Eglises d'Asie – Chine
Hongkong : à la veille des élections renouvelant le Legco, le gouvernement renonce à imposer des cours de patriotisme à l’école
Publié le 10/09/2012
Au lendemain d’une manifestation qui avait réuni plus de 100 000 personnes contre ce projet devant le siège du gouvernement, le chef de l’exécutif Leung Chun-ying a déclaré à la presse que son gouvernement « donnait autorité aux écoles de décider quand et comment elles souhaitaient introduire des cours de morale et d’instruction civique ». Ce faisant, il renonçait au caractère obligatoire de ces cours, cédant à la pression de la rue, devenue considérable ces jours-ci, à la veille du scrutin renouvelant les députés du Legislative Council (Legco) (1).
Il y a plus d’un an, le Bureau pour l’éducation du gouvernement de Hongkong avait ouvert une consultation au sujet de l’introduction de cours de morale à l’école. Après étude du projet, le diocèse catholique de Hongkong, dont la présence au sein du secteur éducatif est très importante, avait fait savoir son rejet de cette initiative, estimant que les autorités cherchaient à privilégier l’attachement des petits Hongkongais au Parti communiste et au gouvernement chinois plutôt qu’à la patrie. L’Eglise reprochait à l’Etat de chercher à promouvoir une éducation morale et patriotique, là où elle appelait de ses vœux une instruction civique et morale.
Malgré les avis négatifs rencontrés lors de cette phase de consultation, le gouvernement de Hongkong était passé outre et avait poursuivi son plan de rendre obligatoires ces cours de patriotisme dans les écoles à l’horizon 2016. Ces dernières semaines, l’opposition des enseignants et des élèves n’avait toutefois cessé de monter en puissance, les opposants au projet y voyant une tentative d’imposer une propagande pro-chinoise aux enfants de la région semi-autonome de Hongkong. Pour le gouvernement de Hongkong, il s’agissait de permettre au système éducatif de contribuer au sentiment d’identité nationale des quelque sept millions de Hongkongais (2).
L’opposition au projet a culminé le 7 septembre lorsqu’un sit-in a réuni plus de 100 000 manifestants au pied des bâtiments abritant le gouvernement de Hongkong.
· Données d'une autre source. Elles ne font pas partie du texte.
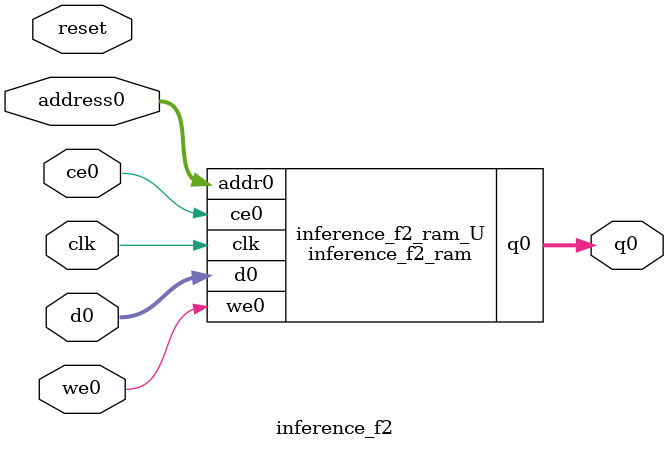
<source format=v>

`timescale 1 ns / 1 ps
module inference_f2_ram (addr0, ce0, d0, we0, q0,  clk);

parameter DWIDTH = 32;
parameter AWIDTH = 12;
parameter MEM_SIZE = 2400;

input[AWIDTH-1:0] addr0;
input ce0;
input[DWIDTH-1:0] d0;
input we0;
output reg[DWIDTH-1:0] q0;
input clk;

(* ram_style = "block" *)reg [DWIDTH-1:0] ram[MEM_SIZE-1:0];




always @(posedge clk)  
begin 
    if (ce0) 
    begin
        if (we0) 
        begin 
            ram[addr0] <= d0; 
            q0 <= d0;
        end 
        else 
            q0 <= ram[addr0];
    end
end


endmodule


`timescale 1 ns / 1 ps
module inference_f2(
    reset,
    clk,
    address0,
    ce0,
    we0,
    d0,
    q0);

parameter DataWidth = 32'd32;
parameter AddressRange = 32'd2400;
parameter AddressWidth = 32'd12;
input reset;
input clk;
input[AddressWidth - 1:0] address0;
input ce0;
input we0;
input[DataWidth - 1:0] d0;
output[DataWidth - 1:0] q0;



inference_f2_ram inference_f2_ram_U(
    .clk( clk ),
    .addr0( address0 ),
    .ce0( ce0 ),
    .d0( d0 ),
    .we0( we0 ),
    .q0( q0 ));

endmodule


</source>
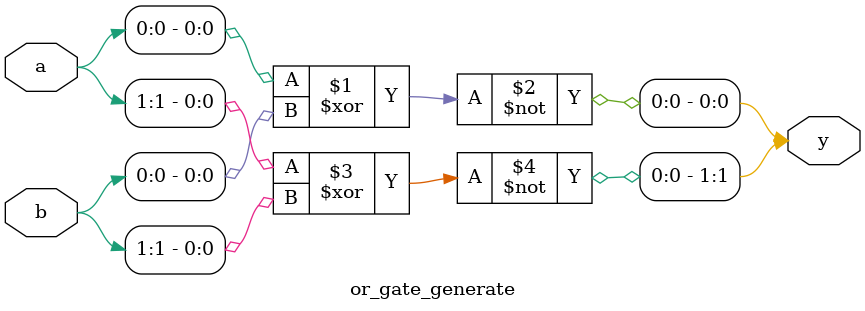
<source format=v>
 module or_gate_generate (
       input wire [1:0] a, 
       input wire [1:0] b, 
       output wire [1:0] y 
   );
       genvar i;
       generate
           for (i = 0; i < 2; i = i + 1) begin : or_gen
               assign y[i] = ~(a[i] ^ b[i]);
           end
       endgenerate
   endmodule
</source>
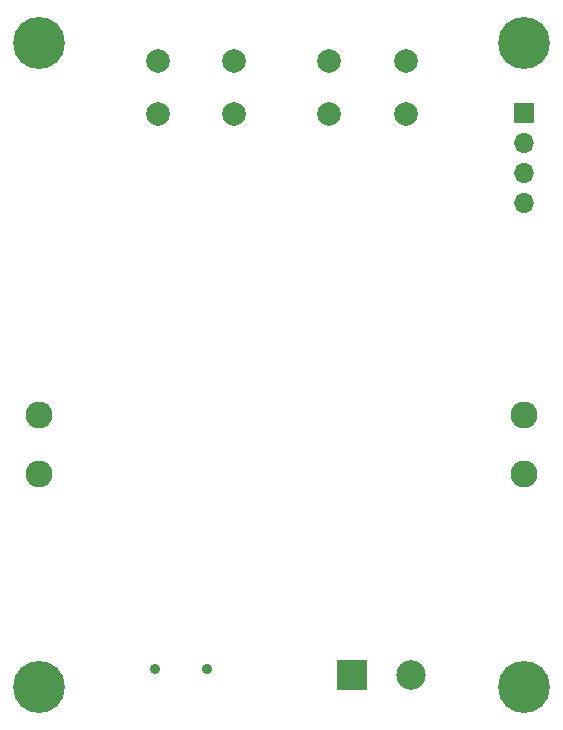
<source format=gbr>
%TF.GenerationSoftware,KiCad,Pcbnew,(5.1.6-0-10_14)*%
%TF.CreationDate,2021-02-05T00:28:22-08:00*%
%TF.ProjectId,version1,76657273-696f-46e3-912e-6b696361645f,rev?*%
%TF.SameCoordinates,Original*%
%TF.FileFunction,Soldermask,Bot*%
%TF.FilePolarity,Negative*%
%FSLAX46Y46*%
G04 Gerber Fmt 4.6, Leading zero omitted, Abs format (unit mm)*
G04 Created by KiCad (PCBNEW (5.1.6-0-10_14)) date 2021-02-05 00:28:22*
%MOMM*%
%LPD*%
G01*
G04 APERTURE LIST*
%ADD10C,0.700000*%
%ADD11C,4.400000*%
%ADD12C,2.000000*%
%ADD13C,2.500000*%
%ADD14R,2.500000X2.500000*%
%ADD15C,2.286000*%
%ADD16C,0.900000*%
%ADD17O,1.700000X1.700000*%
%ADD18R,1.700000X1.700000*%
G04 APERTURE END LIST*
D10*
%TO.C,H4*%
X145666726Y-52333274D03*
X144500000Y-51850000D03*
X143333274Y-52333274D03*
X142850000Y-53500000D03*
X143333274Y-54666726D03*
X144500000Y-55150000D03*
X145666726Y-54666726D03*
X146150000Y-53500000D03*
D11*
X144500000Y-53500000D03*
%TD*%
D10*
%TO.C,H3*%
X104666726Y-52333274D03*
X103500000Y-51850000D03*
X102333274Y-52333274D03*
X101850000Y-53500000D03*
X102333274Y-54666726D03*
X103500000Y-55150000D03*
X104666726Y-54666726D03*
X105150000Y-53500000D03*
D11*
X103500000Y-53500000D03*
%TD*%
D10*
%TO.C,H2*%
X104666726Y-106833274D03*
X103500000Y-106350000D03*
X102333274Y-106833274D03*
X101850000Y-108000000D03*
X102333274Y-109166726D03*
X103500000Y-109650000D03*
X104666726Y-109166726D03*
X105150000Y-108000000D03*
D11*
X103500000Y-108000000D03*
%TD*%
D10*
%TO.C,H1*%
X145666726Y-106833274D03*
X144500000Y-106350000D03*
X143333274Y-106833274D03*
X142850000Y-108000000D03*
X143333274Y-109166726D03*
X144500000Y-109650000D03*
X145666726Y-109166726D03*
X146150000Y-108000000D03*
D11*
X144500000Y-108000000D03*
%TD*%
D12*
%TO.C,SW3*%
X134500000Y-55000000D03*
X134500000Y-59500000D03*
X128000000Y-55000000D03*
X128000000Y-59500000D03*
%TD*%
%TO.C,SW1*%
X120000000Y-55000000D03*
X120000000Y-59500000D03*
X113500000Y-55000000D03*
X113500000Y-59500000D03*
%TD*%
D13*
%TO.C,J3*%
X135000000Y-107000000D03*
D14*
X130000000Y-107000000D03*
%TD*%
D15*
%TO.C,J2*%
X144500000Y-90000000D03*
X144500000Y-85000000D03*
X103500000Y-90000000D03*
X103500000Y-85000000D03*
%TD*%
D16*
%TO.C,J1*%
X117700000Y-106500000D03*
X113300000Y-106500000D03*
%TD*%
D17*
%TO.C,J4*%
X144500000Y-67020000D03*
X144500000Y-64480000D03*
X144500000Y-61940000D03*
D18*
X144500000Y-59400000D03*
%TD*%
M02*

</source>
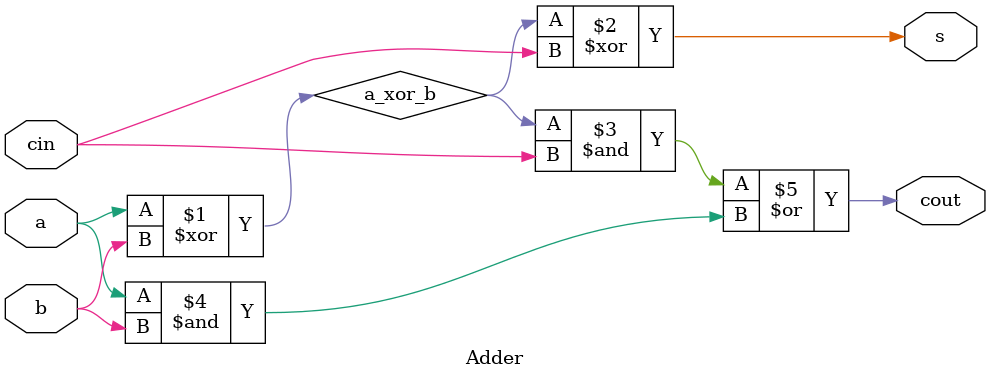
<source format=v>
module Adder (
    cin,
    a,
    b,
    cout,
    s,
);
    input cin, a, b;
    output cout, s;
    wire a_xor_b;
    assign a_xor_b = a ^ b;
    assign s = a_xor_b ^ cin;
    assign cout = (a_xor_b & cin) | (a & b);
endmodule
</source>
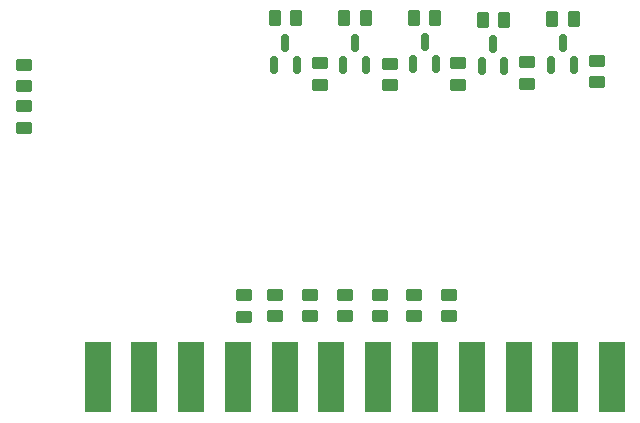
<source format=gbr>
%TF.GenerationSoftware,KiCad,Pcbnew,9.0.2-9.0.2-0~ubuntu24.10.1*%
%TF.CreationDate,2025-07-06T18:08:21+02:00*%
%TF.ProjectId,pet_joymate,7065745f-6a6f-4796-9d61-74652e6b6963,rev?*%
%TF.SameCoordinates,Original*%
%TF.FileFunction,Paste,Bot*%
%TF.FilePolarity,Positive*%
%FSLAX46Y46*%
G04 Gerber Fmt 4.6, Leading zero omitted, Abs format (unit mm)*
G04 Created by KiCad (PCBNEW 9.0.2-9.0.2-0~ubuntu24.10.1) date 2025-07-06 18:08:21*
%MOMM*%
%LPD*%
G01*
G04 APERTURE LIST*
G04 Aperture macros list*
%AMRoundRect*
0 Rectangle with rounded corners*
0 $1 Rounding radius*
0 $2 $3 $4 $5 $6 $7 $8 $9 X,Y pos of 4 corners*
0 Add a 4 corners polygon primitive as box body*
4,1,4,$2,$3,$4,$5,$6,$7,$8,$9,$2,$3,0*
0 Add four circle primitives for the rounded corners*
1,1,$1+$1,$2,$3*
1,1,$1+$1,$4,$5*
1,1,$1+$1,$6,$7*
1,1,$1+$1,$8,$9*
0 Add four rect primitives between the rounded corners*
20,1,$1+$1,$2,$3,$4,$5,0*
20,1,$1+$1,$4,$5,$6,$7,0*
20,1,$1+$1,$6,$7,$8,$9,0*
20,1,$1+$1,$8,$9,$2,$3,0*%
G04 Aperture macros list end*
%ADD10R,2.200000X6.000000*%
%ADD11RoundRect,0.150000X0.150000X-0.587500X0.150000X0.587500X-0.150000X0.587500X-0.150000X-0.587500X0*%
%ADD12RoundRect,0.250000X-0.262500X-0.450000X0.262500X-0.450000X0.262500X0.450000X-0.262500X0.450000X0*%
%ADD13RoundRect,0.250000X0.262500X0.450000X-0.262500X0.450000X-0.262500X-0.450000X0.262500X-0.450000X0*%
%ADD14RoundRect,0.250000X0.450000X-0.262500X0.450000X0.262500X-0.450000X0.262500X-0.450000X-0.262500X0*%
%ADD15RoundRect,0.250000X-0.450000X0.262500X-0.450000X-0.262500X0.450000X-0.262500X0.450000X0.262500X0*%
G04 APERTURE END LIST*
D10*
%TO.C,U3*%
X123985000Y-131500000D03*
X120025000Y-131500000D03*
X116065000Y-131500000D03*
X112105000Y-131500000D03*
X108145000Y-131500000D03*
X104185000Y-131500000D03*
X100225000Y-131500000D03*
X96265000Y-131500000D03*
X92305000Y-131500000D03*
X88345000Y-131500000D03*
X84385000Y-131500000D03*
X80425000Y-131500000D03*
%TD*%
D11*
%TO.C,Q7*%
X103145000Y-105055000D03*
X101245000Y-105055000D03*
X102195000Y-103180000D03*
%TD*%
D12*
%TO.C,R13*%
X95425000Y-101087500D03*
X97250000Y-101087500D03*
%TD*%
D13*
%TO.C,R9*%
X120750000Y-101137500D03*
X118925000Y-101137500D03*
%TD*%
%TO.C,R11*%
X109020000Y-101047500D03*
X107195000Y-101047500D03*
%TD*%
D11*
%TO.C,Q5*%
X97275000Y-105062500D03*
X95375000Y-105062500D03*
X96325000Y-103187500D03*
%TD*%
D14*
%TO.C,R14*%
X99255000Y-106737500D03*
X99255000Y-104912500D03*
%TD*%
D11*
%TO.C,Q6*%
X114875000Y-105137500D03*
X112975000Y-105137500D03*
X113925000Y-103262500D03*
%TD*%
D14*
%TO.C,R12*%
X110935000Y-106707500D03*
X110935000Y-104882500D03*
%TD*%
D15*
%TO.C,R8*%
X92850000Y-124550000D03*
X92850000Y-126375000D03*
%TD*%
D13*
%TO.C,R21*%
X103147500Y-101087500D03*
X101322500Y-101087500D03*
%TD*%
D15*
%TO.C,R5*%
X101350000Y-124475000D03*
X101350000Y-126300000D03*
%TD*%
D14*
%TO.C,R10*%
X122725000Y-106500000D03*
X122725000Y-104675000D03*
%TD*%
D15*
%TO.C,R4*%
X104300000Y-124475000D03*
X104300000Y-126300000D03*
%TD*%
D14*
%TO.C,R20*%
X116800000Y-106612500D03*
X116800000Y-104787500D03*
%TD*%
%TO.C,R1*%
X74175000Y-110375000D03*
X74175000Y-108550000D03*
%TD*%
D15*
%TO.C,R3*%
X107250000Y-124475000D03*
X107250000Y-126300000D03*
%TD*%
%TO.C,R2*%
X110200000Y-124475000D03*
X110200000Y-126300000D03*
%TD*%
D14*
%TO.C,R22*%
X105185000Y-106747500D03*
X105185000Y-104922500D03*
%TD*%
D15*
%TO.C,R6*%
X98400000Y-124475000D03*
X98400000Y-126300000D03*
%TD*%
D11*
%TO.C,Q3*%
X120750000Y-105062500D03*
X118850000Y-105062500D03*
X119800000Y-103187500D03*
%TD*%
%TO.C,Q4*%
X109055000Y-104977500D03*
X107155000Y-104977500D03*
X108105000Y-103102500D03*
%TD*%
D15*
%TO.C,R7*%
X95450000Y-124475000D03*
X95450000Y-126300000D03*
%TD*%
D13*
%TO.C,R19*%
X114875000Y-101212500D03*
X113050000Y-101212500D03*
%TD*%
D14*
%TO.C,R15*%
X74155000Y-106850000D03*
X74155000Y-105025000D03*
%TD*%
M02*

</source>
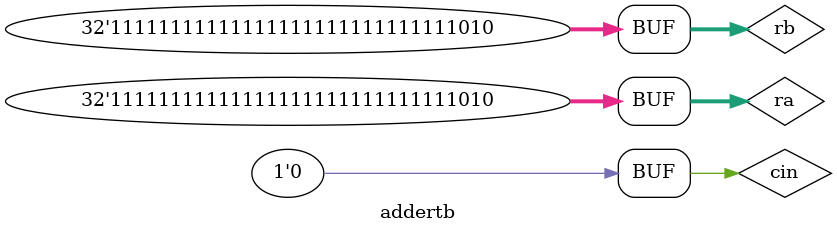
<source format=v>
`timescale 1ns/10ps

module addertb();
	reg [31:0] ra, rb;
	reg cin;
	wire [31:0] sum; 
	wire cout;
	adder adder_instance(ra, rb, cin, sum, cout);
	
	initial begin
		ra <= 12;
		rb <= 7;
		cin <=0;
		
		#200
		ra <= 15;
		rb <= -22;
		cin <=0;
		
		#200
		ra <= -12;
		rb <= 12;
		cin <=0;
		
		#200
		ra <= -6;
		rb <= -6;
		cin <= 0;
	end
endmodule
</source>
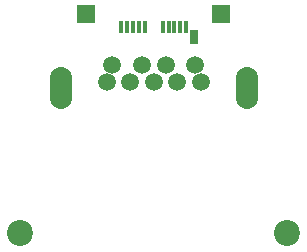
<source format=gbr>
%TF.GenerationSoftware,KiCad,Pcbnew,9.0.7*%
%TF.CreationDate,2026-02-26T13:16:19-05:00*%
%TF.ProjectId,Mouse Dongle Card,4d6f7573-6520-4446-9f6e-676c65204361,X1*%
%TF.SameCoordinates,Original*%
%TF.FileFunction,Soldermask,Bot*%
%TF.FilePolarity,Negative*%
%FSLAX46Y46*%
G04 Gerber Fmt 4.6, Leading zero omitted, Abs format (unit mm)*
G04 Created by KiCad (PCBNEW 9.0.7) date 2026-02-26 13:16:19*
%MOMM*%
%LPD*%
G01*
G04 APERTURE LIST*
%ADD10C,2.200000*%
%ADD11C,1.504000*%
%ADD12O,1.880400X3.556800*%
%ADD13R,0.380000X1.000000*%
%ADD14R,0.700000X1.150000*%
%ADD15R,1.500000X1.500000*%
G04 APERTURE END LIST*
D10*
%TO.C,H1*%
X97000000Y-140460000D03*
%TD*%
%TO.C,H2*%
X119600000Y-140460000D03*
%TD*%
D11*
%TO.C,J1*%
X111800000Y-126210000D03*
X109300000Y-126210000D03*
X107300000Y-126210000D03*
X104800000Y-126210000D03*
X104300000Y-127710000D03*
X106300000Y-127710000D03*
X108300000Y-127710000D03*
X110300000Y-127710000D03*
X112300000Y-127710000D03*
D12*
X100450000Y-128190000D03*
X116150000Y-128190000D03*
%TD*%
D13*
%TO.C,P1*%
X111050000Y-123000000D03*
X110550000Y-123000000D03*
X110050000Y-123000000D03*
X109550000Y-123000000D03*
X109050000Y-123000000D03*
X107550000Y-123000000D03*
X107050000Y-123000000D03*
X106550000Y-123000000D03*
X106050000Y-123000000D03*
X105550000Y-123000000D03*
D14*
X111720000Y-123840000D03*
%TD*%
D15*
%TO.C,GP2*%
X102600000Y-121960000D03*
%TD*%
%TO.C,GP4*%
X114000000Y-121960000D03*
%TD*%
M02*

</source>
Dans les dix jours qui avaient précédé, un total de près de 300 000 personnes s’y étaient rassemblées, mettant une pression maximale sur le chef de l’exécutif à la veille d’échéances électorales importantes.
L’annonce du retrait du projet a donc été accueillie avec soulagement par ses opposants, mais ceux-ci soulignent que la partie est loin d’être gagnée. Le chef de l’exécutif a en effet exclu de renoncer au projet mais s’est dit ouvert au dialogue. Selon le P. Stephen Chan, conseiller ecclésiastique de la Commission ‘Justice et Paix’ du diocèse de Hongkong, Leung Chun-ying a opéré « un retrait tactique » mais n’a pas renoncé à sa politique. Les cours de morale patriotique ne sont plus obligatoires mais l’administration va s’efforcer de convaincre une par une les écoles et leurs organismes de tutelle, en recourant à des incitations ou à des menaces, pour les amener à adopter le projet gouvernemental. « Nous devons nous préparer à une longue campagne », a souligné le prêtre.
Quant au cardinal Zen Ze-kiun, évêque émérite du diocèse de Hongkong, il a apporté son soutien aux 14 élèves qui avaient entamé une grève de la faim pour signifier leur refus du projet gouvernemental. Assis parmi les manifestants le 7 septembre au soir, le cardinal a déclaré qu’il espérait que la jeunesse de Hongkong resterait calme et mesurée, tout en ajoutant : « Si le gouvernement use de méthodes dilatoires, alors nous n’aurons pas d’autre choix que d’agir [en manifestant]. »
A Hongkong, la question scolaire reste un sujet sensible. Avant ce projet d’éducation patriotique, le gouvernement local s’était heurté aux Eglises chrétiennes, à l’Eglise catholique notamment, qui refusaient – et refusent toujours – la mise en place d’un plan d’autonomisation des établissements scolaires qui aurait pour conséquence d’affaiblir la tutelle que le diocèse de Hongkong et les congrégations religieuses exercent sur les établissements scolaires qu’ils animent.